We want \(\mathbb{P}(T < 0.25)\): \[
\begin{aligned}
\mathbb{P}(T < 0.25) &= \int_0^{0.25} 4e^{-4t} dt \\
&= 1 - e^{-1} \\
&\approx 0.6321
\end{aligned}
\] Therefore, the probability that the next call arrives within 15 minutes is \(\boldsymbol{\approx 0.6321}\).
We want \(\mathbb{P}(T > 0.5)\): \[
\begin{aligned}
\mathbb{P}(T > 0.5) &= 1 - \mathbb{P}(T \leq 0.5) \\
&= 1 - \int_0^{0.5} 4e^{-4t} dt \\
&= 1 - ( 1 - e^{-2}) \\
&\approx 0.1353
\end{aligned}
\] Therefore, the probability that no call arrives in the next 30 minutes is \(\boldsymbol{\approx 0.1353}\).
Question 2.4.5
Suppose that the time (in hours) it takes to complete a customer’s order at a tailor follows a Gamma distribution parameters \(\alpha = 3\) and rate parameter \(\lambda = 2\).
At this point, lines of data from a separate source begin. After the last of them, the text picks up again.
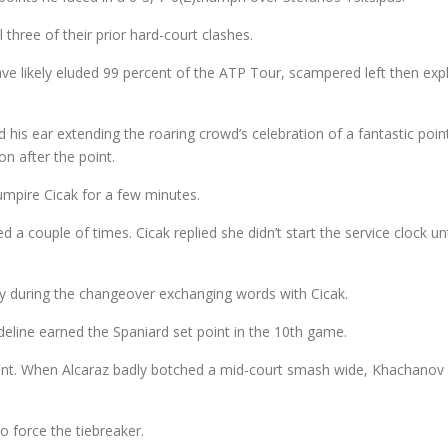
ll three of their prior hard-court clashes.
e likely eluded 99 percent of the ATP Tour, scampered left then expl
d his ear extending the roaring crowd’s celebration of a fantastic poi
ion after the point.
umpire Cicak for a few minutes.
d a couple of times. Cicak replied she didn’t start the service clock un
nky during the changeover exchanging words with Cicak.
ideline earned the Spaniard set point in the 10th game.
t. When Alcaraz badly botched a mid-court smash wide, Khachanov he
 force the tiebreaker.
What is the probability that the tailor’s next order will take less than 2 hours to complete?
Let \(T\) be the time (in hours) to complete an order. Then \(T \sim \text{Gamma}(\alpha = 3, \lambda = 2)\).
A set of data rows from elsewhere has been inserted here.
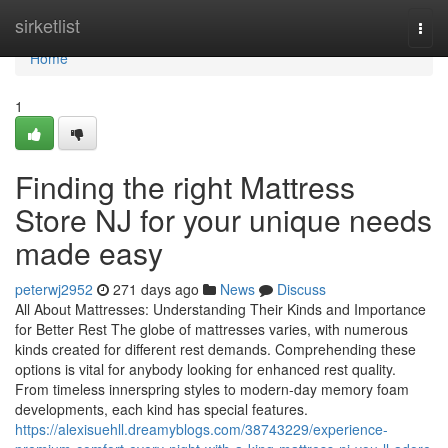
Home
sirketlist
Togg
navi
Home
1
Finding the right Mattress
Store NJ for your unique needs
made easy
peterwj2952
271 days ago
News
Discuss
All About Mattresses: Understanding Their Kinds and Importance
for Better Rest The globe of mattresses varies, with numerous
kinds created for different rest demands. Comprehending these
options is vital for anybody looking for enhanced rest quality.
From timeless innerspring styles to modern-day memory foam
developments, each kind has special features.
https://alexisuehll.dreamyblogs.com/38743229/experience-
Since \(\alpha = 3\) is a positive integer, the cumulative distribution function has the closed form \[
\mathbb{P}(T \leq t) = 1 - \sum_{n=0}^{\alpha - 1} \frac{(\lambda t)^n e^{-\lambda t}}{n!}
\]
We want \(\mathbb{P}(T < 2)\), so with \(\lambda t = (2)(2) = 4\): \[
\begin{aligned}
\mathbb{P}(T < 2) &= 1 - \sum_{n=0}^{2} \frac{(4)^n e^{-4}}{n!} \\
&= 1 - e^{-4}\left(1 + 4 + \frac{4^2}{2}\right) \\
&= 1 - e^{-4}(1 + 4 + 8) \\
&= 1 - 13e^{-4} \\
&= 1 - 13(0.018316) \\
&\approx 1 - 0.2381 \\
&\approx 0.7619
\end{aligned}
\] Therefore, the probability that the tailor’s next order takes less than 2 hours to complete is \(\boldsymbol{\approx 0.7619}\).